**Stored data:**
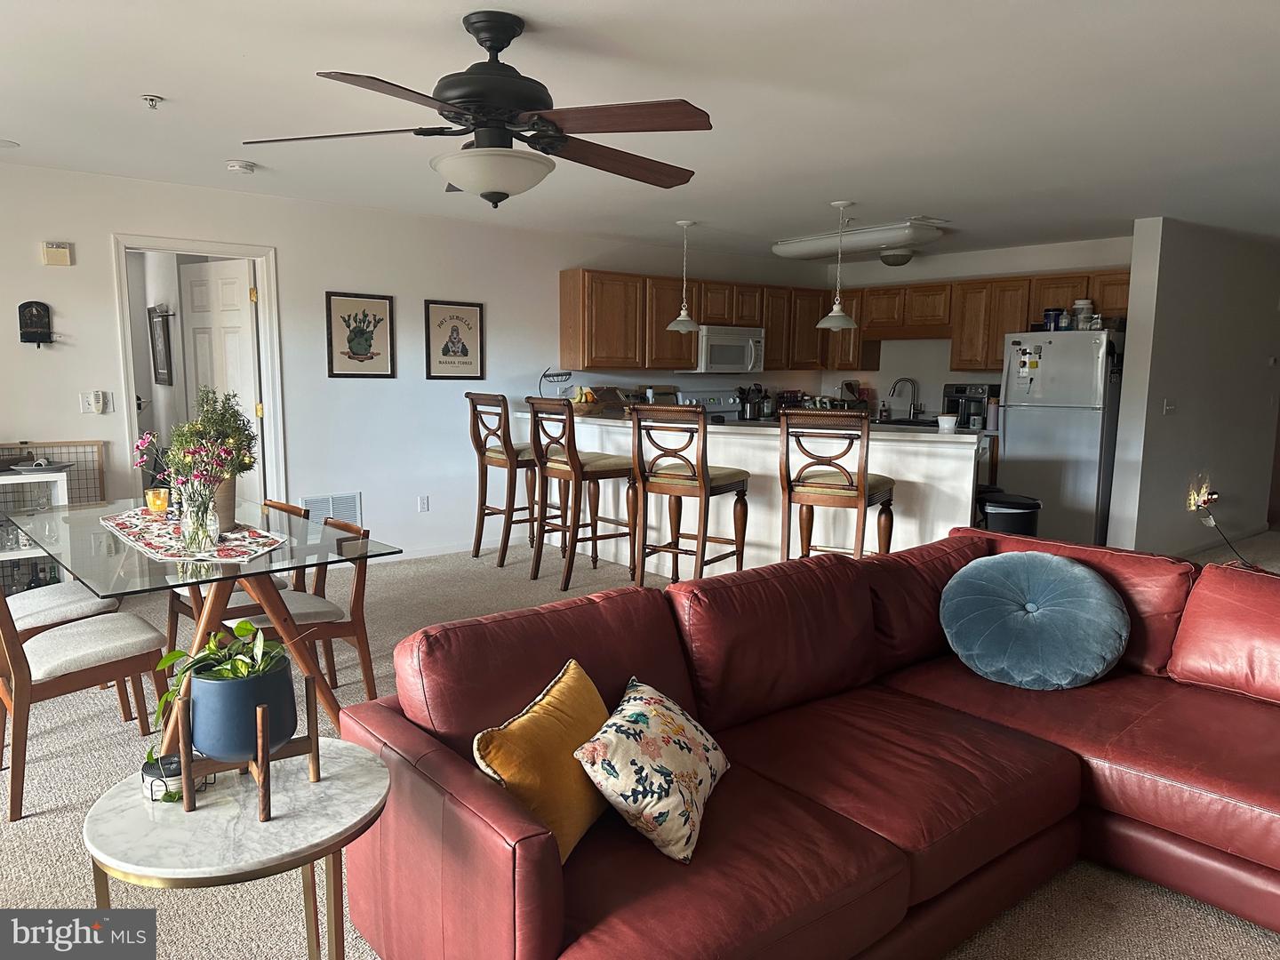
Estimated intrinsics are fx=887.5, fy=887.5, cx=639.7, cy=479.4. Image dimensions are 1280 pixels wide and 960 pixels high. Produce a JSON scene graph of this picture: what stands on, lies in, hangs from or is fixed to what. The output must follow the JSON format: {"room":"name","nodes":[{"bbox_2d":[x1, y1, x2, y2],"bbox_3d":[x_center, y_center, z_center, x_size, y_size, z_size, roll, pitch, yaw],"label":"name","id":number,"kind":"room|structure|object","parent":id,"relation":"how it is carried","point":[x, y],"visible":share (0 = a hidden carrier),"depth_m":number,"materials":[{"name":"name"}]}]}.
{"room":"living room","nodes":[
{"label":"living room","id":0,"kind":"room"},
{"bbox_2d":[147,304,173,385],"bbox_3d":[-3.583,-0.992,6.631,0.037,0.572,0.455,-6,10,-40],"label":"framed picture","id":1,"kind":"object","parent":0,"point":[160,329],"visible":0.98,"depth_m":6.59},
{"bbox_2d":[0,163,826,566],"bbox_3d":[-1.679,-0.636,6.244,8.844,2.435,0.134,-6,10,-40],"label":"left wall","id":2,"kind":"structure","parent":0,"point":[295,251],"depth_m":5.93,"materials":[{"name":"white paint"}]},
{"bbox_2d":[16,301,52,345],"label":"key holder","id":3,"kind":"object","parent":2,"relation":"attached to","point":[36,321],"visible":0.99,"depth_m":4.82,"materials":[{"name":"black metal"}]},
{"bbox_2d":[40,240,73,265],"bbox_3d":[-3.199,-1.239,4.870,0.138,0.127,0.041,-6,10,-40],"label":"door chime","id":4,"kind":"object","parent":2,"relation":"attached to","point":[62,259],"visible":0.99,"depth_m":4.85,"materials":[{"name":"beige plastic"}]},
{"bbox_2d":[80,390,111,414],"bbox_3d":[-3.087,-0.438,5.032,0.139,0.129,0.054,-6,10,-40],"label":"light switch","id":5,"kind":"object","parent":2,"relation":"attached to","point":[91,399],"visible":0.99,"depth_m":5.02,"materials":[{"name":"white plastic"}]},
{"bbox_2d":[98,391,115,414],"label":"light switch","id":6,"kind":"object","parent":2,"relation":"attached to","point":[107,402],"visible":0.98,"depth_m":5.05,"materials":[{"name":"white plastic"}]},
{"bbox_2d":[116,237,287,513],"bbox_3d":[-2.717,-0.369,5.531,0.945,2.119,0.181,-6,10,-40],"label":"door frame","id":7,"kind":"structure","parent":2,"relation":"attached to","point":[120,300],"depth_m":5.53,"materials":[{"name":"white paint"}]},
{"bbox_2d":[178,258,263,512],"bbox_3d":[-2.749,-0.403,5.831,0.680,2.010,0.159,5,9,31],"label":"door","id":8,"kind":"structure","parent":7,"relation":"attached to","point":[242,364],"depth_m":5.73,"materials":[{"name":"white paint"}]},
{"bbox_2d":[298,490,361,527],"bbox_3d":[-2.050,0.230,5.895,0.401,0.288,0.015,-6,10,-40],"label":"wall vent","id":9,"kind":"object","parent":2,"relation":"attached to","point":[308,504],"visible":0.66,"depth_m":5.89,"materials":[{"name":"white metal"}]},
{"bbox_2d":[324,289,396,378],"bbox_3d":[-1.865,-0.961,5.932,0.425,0.559,0.024,-6,10,-40],"label":"framed picture","id":10,"kind":"object","parent":2,"relation":"attached to","point":[348,316],"visible":0.99,"depth_m":5.92},
{"bbox_2d":[417,495,430,511],"bbox_3d":[-1.530,0.172,6.279,0.072,0.116,0.009,-6,10,-40],"label":"wall socket","id":11,"kind":"object","parent":2,"relation":"attached to","point":[422,504],"visible":0.98,"depth_m":6.28,"materials":[{"name":"white plastic"}]},
{"bbox_2d":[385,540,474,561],"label":"baseboard","id":12,"kind":"structure","parent":2,"relation":"attached to","point":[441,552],"depth_m":6.49,"materials":[{"name":"white paint"}]},
{"bbox_2d":[423,299,485,379],"bbox_3d":[-1.329,-0.994,6.361,0.420,0.561,0.024,-6,10,-40],"label":"framed picture","id":13,"kind":"object","parent":2,"relation":"attached to","point":[465,348],"visible":0.99,"depth_m":6.35},
{"bbox_2d":[560,264,1127,375],"bbox_3d":[1.708,-1.300,7.378,2.782,0.765,3.191,-6,10,-40],"label":"upper cabinets","id":14,"kind":"object","parent":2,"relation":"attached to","point":[563,289],"visible":0.64,"depth_m":7.60,"materials":[{"name":"brown wood"}]},
{"bbox_2d":[683,325,765,374],"bbox_3d":[0.734,-1.139,7.870,0.737,0.402,0.461,-6,10,-40],"label":"microwave","id":15,"kind":"object","parent":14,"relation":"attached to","point":[727,358],"visible":0.85,"depth_m":7.69,"materials":[{"name":"metal"}]},
{"bbox_2d":[0,521,1279,959],"bbox_3d":[1.203,0.956,3.814,10.299,0.101,8.107,-6,10,-40],"label":"carpet floor","id":16,"kind":"structure","parent":0,"point":[44,827],"depth_m":2.76,"materials":[{"name":"beige carpet"}]},
{"bbox_2d":[0,464,71,592],"bbox_3d":[-3.479,0.385,4.493,0.998,0.833,0.420,-6,10,-40],"label":"white shelf","id":17,"kind":"object","parent":16,"relation":"on","point":[60,474],"visible":0.45,"depth_m":4.64,"materials":[{"name":"white wood"}]},
{"bbox_2d":[6,456,71,473],"bbox_3d":[-3.192,-0.085,4.713,0.285,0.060,0.266,-6,10,-40],"label":"plate","id":18,"kind":"object","parent":17,"relation":"on","point":[22,468],"visible":0.99,"depth_m":4.67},
{"bbox_2d":[0,439,107,504],"bbox_3d":[-3.411,0.268,4.847,0.898,0.921,0.074,-6,10,-40],"label":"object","id":19,"kind":"object","parent":16,"relation":"on","point":[93,444],"visible":0.36,"depth_m":4.99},
{"bbox_2d":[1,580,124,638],"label":"dining chair","id":20,"kind":"object","parent":16,"relation":"on","point":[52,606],"visible":0.43,"depth_m":3.43,"materials":[{"name":"fabric"}]},
{"bbox_2d":[0,580,174,823],"bbox_3d":[-1.930,0.619,2.973,0.534,0.790,0.481,-6,10,-40],"label":"dining chair","id":21,"kind":"object","parent":16,"relation":"on","point":[6,630],"visible":0.95,"depth_m":2.86,"materials":[{"name":"brown wood"}]},
{"bbox_2d":[7,496,400,748],"bbox_3d":[-1.744,0.579,3.457,0.958,0.756,1.670,-6,10,-40],"label":"dining table","id":22,"kind":"object","parent":16,"relation":"on","point":[115,544],"visible":0.71,"depth_m":3.13,"materials":[{"name":"clear glass"}]},
{"bbox_2d":[100,508,293,564],"bbox_3d":[-1.702,0.201,3.392,0.472,0.005,1.161,-6,10,-40],"label":"table runner","id":23,"kind":"object","parent":22,"relation":"on","point":[231,536],"visible":0.79,"depth_m":3.24,"materials":[{"name":"fabric"}]},
{"bbox_2d":[144,486,169,513],"bbox_3d":[-2.039,0.089,3.764,0.094,0.099,0.096,-6,10,-40],"label":"candle","id":24,"kind":"object","parent":23,"relation":"on","point":[160,504],"visible":0.97,"depth_m":3.73,"materials":[{"name":"orange wax"}]},
{"bbox_2d":[178,480,219,553],"bbox_3d":[-1.525,0.126,3.074,0.124,0.223,0.123,-6,10,-40],"label":"glass vase","id":25,"kind":"object","parent":23,"relation":"on","point":[189,541],"visible":0.97,"depth_m":3.04,"materials":[{"name":"clear glass"}]},
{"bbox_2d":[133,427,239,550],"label":"flowers","id":26,"kind":"object","parent":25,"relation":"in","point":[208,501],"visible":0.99,"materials":[{"name":"pink plant"}]},
{"bbox_2d":[167,386,257,527],"bbox_3d":[-1.637,-0.093,3.408,0.320,0.547,0.334,-6,10,-40],"label":"potted plant","id":27,"kind":"object","parent":23,"relation":"on","point":[208,426],"visible":0.77,"depth_m":3.36,"materials":[{"name":"green plant"}]},
{"bbox_2d":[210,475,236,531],"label":"flower pot","id":28,"kind":"object","parent":23,"relation":"on","point":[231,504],"visible":0.44,"depth_m":3.37,"materials":[{"name":"ceramic"}]},
{"bbox_2d":[161,498,307,662],"bbox_3d":[-1.796,0.496,3.936,0.515,0.784,0.482,-6,10,-40],"label":"dining chair","id":29,"kind":"object","parent":16,"relation":"on","point":[176,612],"visible":0.24,"depth_m":3.84,"materials":[{"name":"brown wood"}]},
{"bbox_2d":[86,736,388,959],"bbox_3d":[-0.758,0.887,1.755,0.554,0.567,0.558,-6,10,-40],"label":"side table","id":30,"kind":"object","parent":16,"relation":"on","point":[346,775],"visible":0.82,"depth_m":1.63,"materials":[{"name":"white stone"}]},
{"bbox_2d":[141,751,209,800],"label":"coaster set","id":31,"kind":"object","parent":30,"relation":"on","point":[147,772],"visible":0.55,"depth_m":1.70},
{"bbox_2d":[177,669,321,816],"bbox_3d":[-0.743,0.487,1.693,0.236,0.208,0.217,-3,8,-22],"label":"plant stand","id":32,"kind":"object","parent":30,"relation":"on","point":[314,746],"visible":0.65,"depth_m":1.64,"materials":[{"name":"brown wood"}]},
{"bbox_2d":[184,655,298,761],"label":"blue pot","id":33,"kind":"object","parent":32,"relation":"in","point":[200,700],"visible":0.78,"depth_m":1.67,"materials":[{"name":"blue ceramic"}]},
{"bbox_2d":[155,619,296,731],"bbox_3d":[-0.804,0.398,1.759,0.276,0.248,0.286,-1,8,-10],"label":"potted plant","id":34,"kind":"object","parent":33,"relation":"in","point":[242,628],"visible":0.68,"depth_m":1.71,"materials":[{"name":"green plant"}]},
{"bbox_2d":[224,514,377,709],"bbox_3d":[-1.374,0.558,3.539,0.527,0.775,0.465,-6,10,-40],"label":"dining chair","id":35,"kind":"object","parent":16,"relation":"on","point":[356,606],"visible":0.53,"depth_m":3.50,"materials":[{"name":"brown wood"}]},
{"bbox_2d":[465,392,541,566],"bbox_3d":[-0.879,-0.016,6.273,0.549,1.186,0.508,-6,10,-40],"label":"bar stool","id":36,"kind":"object","parent":16,"relation":"on","point":[484,515],"visible":0.83,"depth_m":6.13,"materials":[{"name":"brown wood"}]},
{"bbox_2d":[525,396,638,587],"bbox_3d":[-0.372,0.070,5.661,0.553,1.176,0.496,-6,10,-40],"label":"bar stool","id":37,"kind":"object","parent":16,"relation":"on","point":[581,468],"visible":0.95,"depth_m":5.53,"materials":[{"name":"brown wood"}]},
{"bbox_2d":[628,403,750,584],"bbox_3d":[0.283,0.151,5.055,0.505,1.174,0.557,6,9,32],"label":"bar stool","id":38,"kind":"object","parent":16,"relation":"on","point":[703,480],"visible":0.94,"depth_m":4.90,"materials":[{"name":"brown wood"}]},
{"bbox_2d":[666,389,742,421],"bbox_3d":[0.754,-0.199,7.847,0.736,1.141,0.716,-6,10,-40],"label":"stove","id":39,"kind":"object","parent":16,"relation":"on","point":[708,399],"visible":0.15,"depth_m":7.94,"materials":[{"name":"metal"}]},
{"bbox_2d":[509,408,983,576],"bbox_3d":[0.551,0.113,6.109,0.949,1.011,3.591,-6,10,-40],"label":"breakfast bar","id":40,"kind":"object","parent":16,"relation":"on","point":[908,474],"visible":0.53,"depth_m":5.36,"materials":[{"name":"white wood"}]},
{"bbox_2d":[537,367,574,397],"bbox_3d":[-0.654,-0.707,6.943,0.296,0.330,0.187,-6,10,-40],"label":"wire rack","id":41,"kind":"object","parent":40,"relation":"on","point":[544,375],"visible":0.9,"depth_m":6.93,"materials":[{"name":"black metal"}]},
{"bbox_2d":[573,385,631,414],"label":"fruit basket","id":42,"kind":"object","parent":40,"relation":"on","point":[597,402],"visible":0.81,"depth_m":6.52,"materials":[{"name":"brown wood"}]},
{"bbox_2d":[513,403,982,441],"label":"countertop","id":43,"kind":"structure","parent":40,"relation":"on","point":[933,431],"depth_m":5.20,"materials":[{"name":"stone"}]},
{"bbox_2d":[736,383,767,419],"bbox_3d":[1.053,-0.737,8.313,0.252,0.320,0.173,-6,10,-40],"label":"utensil holder","id":44,"kind":"object","parent":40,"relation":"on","point":[746,412],"visible":0.93,"depth_m":8.26,"materials":[{"name":"black"}]},
{"bbox_2d":[888,376,919,419],"bbox_3d":[2.439,-0.738,8.180,0.200,0.397,0.182,-6,10,-40],"label":"faucet","id":45,"kind":"object","parent":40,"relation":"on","point":[894,388],"visible":0.99,"depth_m":8.17,"materials":[{"name":"silver metal"}]},
{"bbox_2d":[936,414,958,431],"bbox_3d":[1.725,-0.313,4.979,0.112,0.080,0.112,-6,10,-40],"label":"white cup","id":46,"kind":"object","parent":40,"relation":"on","point":[944,426],"visible":1,"depth_m":4.94,"materials":[{"name":"white ceramic"}]},
{"bbox_2d":[941,382,998,428],"bbox_3d":[2.783,-0.621,7.480,0.360,0.352,0.380,-6,10,-40],"label":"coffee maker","id":47,"kind":"object","parent":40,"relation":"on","point":[963,391],"visible":0.71,"depth_m":7.38,"materials":[{"name":"black metal"}]},
{"bbox_2d":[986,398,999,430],"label":"bottle","id":48,"kind":"object","parent":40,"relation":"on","point":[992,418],"visible":0.93,"depth_m":6.96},
{"bbox_2d":[332,526,1279,959],"bbox_3d":[0.957,0.736,2.172,2.946,0.831,1.951,-6,10,-40],"label":"sectional sofa","id":49,"kind":"object","parent":16,"relation":"on","point":[611,601],"visible":0.9,"depth_m":2.16,"materials":[{"name":"red leather"}]},
{"bbox_2d":[472,656,612,862],"bbox_3d":[-0.177,0.601,1.920,0.209,0.318,0.448,4,8,21],"label":"yellow pillow","id":50,"kind":"object","parent":49,"relation":"on","point":[571,673],"visible":0.8,"depth_m":1.81,"materials":[{"name":"fabric"}]},
{"bbox_2d":[573,674,728,864],"bbox_3d":[0.044,0.621,1.987,0.266,0.275,0.459,3,8,18],"label":"floral pillow","id":51,"kind":"object","parent":49,"relation":"on","point":[640,716],"visible":0.99,"depth_m":1.85,"materials":[{"name":"fabric"}]},
{"bbox_2d":[938,550,1129,688],"bbox_3d":[1.297,0.456,2.957,0.507,0.380,0.582,-6,10,-40],"label":"blue pillow","id":52,"kind":"object","parent":49,"relation":"on","point":[1016,568],"visible":1,"depth_m":2.83,"materials":[{"name":"blue fabric"}]},
{"bbox_2d":[778,407,896,561],"bbox_3d":[1.032,0.213,4.691,0.517,1.164,0.551,5,9,27],"label":"bar stool","id":53,"kind":"object","parent":16,"relation":"on","point":[830,488],"visible":0.84,"depth_m":4.50,"materials":[{"name":"brown wood"}]},
{"bbox_2d":[976,490,1042,534],"bbox_3d":[2.110,0.418,5.139,0.346,0.666,0.350,-6,10,-40],"label":"trash can","id":54,"kind":"object","parent":16,"relation":"on","point":[1021,507],"visible":0.47,"depth_m":4.97,"materials":[{"name":"black plastic"}]},
{"bbox_2d":[996,328,1121,545],"bbox_3d":[3.263,-0.292,6.799,0.768,1.717,0.787,-6,10,-40],"label":"refrigerator","id":55,"kind":"object","parent":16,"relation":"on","point":[1024,455],"visible":0.76,"depth_m":6.49,"materials":[{"name":"silver metal"}]},
{"bbox_2d":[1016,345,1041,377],"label":"paper note on refrigerator","id":56,"kind":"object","parent":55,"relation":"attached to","point":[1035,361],"visible":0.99,"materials":[{"name":"white paper"}]},
{"bbox_2d":[1042,307,1063,329],"bbox_3d":[3.138,-1.212,6.744,0.131,0.163,0.134,-6,10,-40],"label":"container","id":57,"kind":"object","parent":55,"relation":"on","point":[1053,310],"visible":0.92,"depth_m":6.69,"materials":[{"name":"blue"}]},
{"bbox_2d":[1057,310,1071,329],"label":"bottle","id":58,"kind":"object","parent":55,"relation":"on","point":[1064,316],"visible":0.96,"depth_m":6.57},
{"bbox_2d":[1072,298,1095,327],"bbox_3d":[3.289,-1.221,6.595,0.144,0.222,0.139,2,8,11],"label":"jar","id":59,"kind":"object","parent":55,"relation":"on","point":[1084,302],"visible":0.9,"depth_m":6.55,"materials":[{"name":"white"}]},
{"bbox_2d":[0,0,1279,262],"bbox_3d":[1.478,-1.571,3.895,10.710,0.110,7.791,-6,10,-40],"label":"ceiling","id":60,"kind":"structure","parent":0,"point":[181,84],"depth_m":3.48,"materials":[{"name":"white paint"}]},
{"bbox_2d":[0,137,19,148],"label":"recessed light","id":61,"kind":"object","parent":60,"relation":"attached to","point":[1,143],"visible":1,"depth_m":4.27,"materials":[{"name":"white"}]},
{"bbox_2d":[140,93,163,109],"bbox_3d":[-1.904,-1.470,3.461,0.074,0.044,0.072,-6,10,-40],"label":"sprinkler head","id":62,"kind":"object","parent":60,"relation":"attached to","point":[152,100],"visible":0.99,"depth_m":3.45},
{"bbox_2d":[226,160,255,173],"bbox_3d":[-2.087,-1.632,4.641,0.133,0.041,0.133,-6,10,-40],"label":"smoke detector","id":63,"kind":"object","parent":60,"relation":"attached to","point":[236,165],"visible":0.99,"depth_m":4.60,"materials":[{"name":"white"}]},
{"bbox_2d":[239,10,713,206],"bbox_3d":[-0.413,-1.093,2.674,1.382,0.537,1.382,1,8,6],"label":"ceiling fan","id":64,"kind":"object","parent":60,"relation":"hanging from","point":[501,46],"visible":0.99,"depth_m":2.57,"materials":[{"name":"metal"}]},
{"bbox_2d":[664,219,702,330],"bbox_3d":[0.326,-1.460,6.362,0.271,0.774,0.272,-6,10,-40],"label":"pendant light","id":65,"kind":"object","parent":60,"relation":"hanging from","point":[682,318],"visible":1,"depth_m":6.34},
{"bbox_2d":[814,199,858,327],"bbox_3d":[1.250,-1.348,5.569,0.270,0.774,0.270,-6,10,-40],"label":"pendant lamp","id":66,"kind":"object","parent":60,"relation":"hanging from","point":[836,313],"visible":1,"depth_m":5.55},
{"bbox_2d":[771,218,945,261],"bbox_3d":[1.636,-1.819,6.778,0.487,0.150,1.364,-6,10,-40],"label":"ceiling light","id":67,"kind":"object","parent":60,"relation":"attached to","point":[788,248],"visible":0.96,"depth_m":6.47,"materials":[{"name":"white plastic"}]},
{"bbox_2d":[878,248,914,265],"bbox_3d":[2.212,-1.916,7.652,0.312,0.142,0.311,-6,10,-40],"label":"ceiling light","id":68,"kind":"object","parent":60,"relation":"attached to","point":[894,256],"visible":0.99,"depth_m":7.55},
{"bbox_2d":[817,236,1130,420],"bbox_3d":[3.033,-0.819,7.955,0.133,2.429,3.258,-6,10,-40],"label":"kitchen back wall","id":69,"kind":"structure","parent":0,"point":[939,378],"depth_m":8.11,"materials":[{"name":"white paint"}]},
{"bbox_2d":[1106,217,1279,555],"bbox_3d":[4.677,-0.690,7.123,3.363,2.435,0.137,-6,10,-40],"label":"right wall","id":70,"kind":"structure","parent":0,"point":[1130,394],"depth_m":6.46,"materials":[{"name":"paint"}]},
{"bbox_2d":[1162,398,1176,414],"bbox_3d":[3.709,-0.512,6.205,0.126,0.115,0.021,-6,10,-40],"label":"light switch","id":71,"kind":"object","parent":70,"relation":"attached to","point":[1167,407],"visible":0.97,"depth_m":6.20,"materials":[{"name":"white plastic"}]},
{"bbox_2d":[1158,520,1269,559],"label":"baseboard","id":72,"kind":"structure","parent":70,"relation":"attached to","point":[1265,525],"depth_m":7.01,"materials":[{"name":"white"}]},
{"bbox_2d":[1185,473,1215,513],"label":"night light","id":73,"kind":"object","parent":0,"point":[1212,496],"visible":0.95,"depth_m":6.42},
{"bbox_2d":[1198,506,1255,568],"bbox_3d":[4.315,0.434,6.425,0.568,0.426,0.526,1,8,2],"label":"power cord","id":74,"kind":"object","parent":73,"relation":"attached to","point":[1236,552],"visible":0.8,"depth_m":6.48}
]}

**TASK ITEM:**
Lines holding the word "living" in the entries above are the ones to pull out. Copy them all.

**EXERCISE RESULT:**
{"room":"living room","nodes":[
{"label":"living room","id":0,"kind":"room"},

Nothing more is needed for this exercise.